Certain blockchain advocates — at least, those still steeped in the libertarian ethos that survives the technology's roots in the cypherpunk movement — continue to question the technology's implementation for projects like government defense contracts, as well as its wider absorption into the traditional financial banking systems it was originally designed to circumvent.

Earlier this week, Cointelegraph reached out to several executives at the Fantom Foundation to reflect on the choices and approaches taken by blockchain companies who work in governmental and institutional contexts that raise fundamental questions about blockchain’s status from a socio-political perspective.

 Fantom had recently announced a new public-private partnership with the Tajik Ministry of Industry of New Technologies that will see the rollout of a range of blockchain-based solutions across nationwide IT infrastructure. The partnership forms part of Fantom's wider business strategy across Central and South Asia.
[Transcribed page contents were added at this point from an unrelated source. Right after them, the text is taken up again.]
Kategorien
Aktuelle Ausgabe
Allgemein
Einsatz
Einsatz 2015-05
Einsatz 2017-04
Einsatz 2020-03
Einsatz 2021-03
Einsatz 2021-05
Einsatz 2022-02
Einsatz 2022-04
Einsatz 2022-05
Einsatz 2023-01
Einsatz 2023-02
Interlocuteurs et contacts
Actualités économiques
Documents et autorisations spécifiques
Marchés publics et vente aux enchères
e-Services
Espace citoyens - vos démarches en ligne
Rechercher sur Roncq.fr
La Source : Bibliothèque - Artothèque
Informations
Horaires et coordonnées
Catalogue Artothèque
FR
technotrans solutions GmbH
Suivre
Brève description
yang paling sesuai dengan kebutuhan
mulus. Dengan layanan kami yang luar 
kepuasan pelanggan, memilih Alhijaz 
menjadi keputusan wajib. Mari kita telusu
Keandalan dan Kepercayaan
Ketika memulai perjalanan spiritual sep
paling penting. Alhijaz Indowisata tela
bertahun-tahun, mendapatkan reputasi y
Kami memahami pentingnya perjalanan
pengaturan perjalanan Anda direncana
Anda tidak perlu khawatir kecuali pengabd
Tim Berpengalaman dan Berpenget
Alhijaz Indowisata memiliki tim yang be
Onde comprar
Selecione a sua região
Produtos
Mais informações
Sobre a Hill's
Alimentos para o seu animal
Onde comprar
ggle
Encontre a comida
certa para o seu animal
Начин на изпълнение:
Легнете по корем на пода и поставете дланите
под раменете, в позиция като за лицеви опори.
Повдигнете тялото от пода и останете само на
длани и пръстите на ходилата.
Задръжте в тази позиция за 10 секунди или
In respect to the incumbent Tajik government, citizens have long called attention to the abuses of President Rahmon's dictatorial regime, which emerged out of a brutal civil war in the mid-1990smid 1990s following the collapse of the Soviet Union. State monopoly over media, the systemic repression of political dissent and banning of the main opposition party, and the absence of civic and democratic freedoms has forced many Tajiks to seek political asylum abroad.
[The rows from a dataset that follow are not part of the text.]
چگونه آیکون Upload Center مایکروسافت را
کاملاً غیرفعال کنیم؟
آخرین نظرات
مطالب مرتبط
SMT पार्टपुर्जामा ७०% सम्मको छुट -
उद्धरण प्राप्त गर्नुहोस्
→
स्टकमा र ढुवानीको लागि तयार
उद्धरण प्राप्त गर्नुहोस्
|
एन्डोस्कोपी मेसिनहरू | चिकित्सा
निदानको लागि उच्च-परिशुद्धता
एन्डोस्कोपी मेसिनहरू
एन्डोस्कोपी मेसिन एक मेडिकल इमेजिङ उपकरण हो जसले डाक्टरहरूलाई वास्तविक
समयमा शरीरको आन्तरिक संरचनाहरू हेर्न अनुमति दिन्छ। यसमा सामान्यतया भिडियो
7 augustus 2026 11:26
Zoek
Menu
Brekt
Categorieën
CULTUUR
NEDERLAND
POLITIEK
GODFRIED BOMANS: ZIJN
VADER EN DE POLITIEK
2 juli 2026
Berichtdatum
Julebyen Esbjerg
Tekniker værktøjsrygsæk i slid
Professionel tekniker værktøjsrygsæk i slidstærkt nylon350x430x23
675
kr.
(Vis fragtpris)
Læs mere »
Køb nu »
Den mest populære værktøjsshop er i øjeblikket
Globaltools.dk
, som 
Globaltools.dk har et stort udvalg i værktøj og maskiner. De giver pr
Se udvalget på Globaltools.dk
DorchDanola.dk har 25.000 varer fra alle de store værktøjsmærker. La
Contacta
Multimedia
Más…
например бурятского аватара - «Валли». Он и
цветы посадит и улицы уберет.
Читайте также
Speaking to Cointelegraph, Fantom’s chief government relations officer Barek Sekandari said that Fantom's choice to collaborate with various regimes, despite their politics, is due to the company's priority to provide the populations of countries in underdeveloped economies with the same level of technological modernization as exists across the Global North. 

Sekandari argued that for Fantom:

"Our goal is not to help these so-called regimes or whatever to to be more repressive [...] our goal is to solve [...] real-world problems [...] There are a lot of people suffering because of the state finance and health system, supply chain management, the educational system, the paper money system. These are the problems that the general public is facing on a daily basis. It's not the government as a whole, if you put it that way."

As noted, there are many blockchain companies who choose, for example, to pursue contracts with federal military agencies at the core of the Global North, the United States, where innovative technologies are already widespread and broadly accessible.

Sekandari further emphasized that Fantom is not only working with the Tajik ministry but also coordinating its work with international organizations working in the region, such as the Asian Development Bank and the United Nations, among others.

Fantom’s previous engagements in Central Asia and South Asia have also included the signing of a memorandum of understanding with the Pakistan Punjab Prisons Department to formalize the beginning of blockchain-based software implementations

As with Tajikistan, Fantom's choice to work with the authorities is a fraught one: under the premiership of Imran Khan since 2018, the government has come under criticism for its brutal repression of grassroots movements among students, farmers and teachers against the austerity prescriptions of a 2019 IMF loan conditional on a structural adjustment program. 

Responding to Cointelegraph's questions about Fantom's choice to work with the prison systems management of the Pakistani state, Fantom's director of Asia operations, Samuel Harcourt, said the company would still hold that improving transparency and data integrity remains an important thing, regardless of the institutional context.

As part of a different project in the region, the Fantom also continues to collaborate with Afghanistan’s Ministry of Health, including work on a blockchain-based product to prevent the circulation of counterfeit pharmaceuticals. Fantom's CEO Michael Kong told Cointelegraph he believes the benefits of a blockchain system are particularly evident here, in light of the fact that 40% of drugs in Afghanistan are counterfeit, with most citizens therefore unable to trust the quality of what they procure at local pharmacies.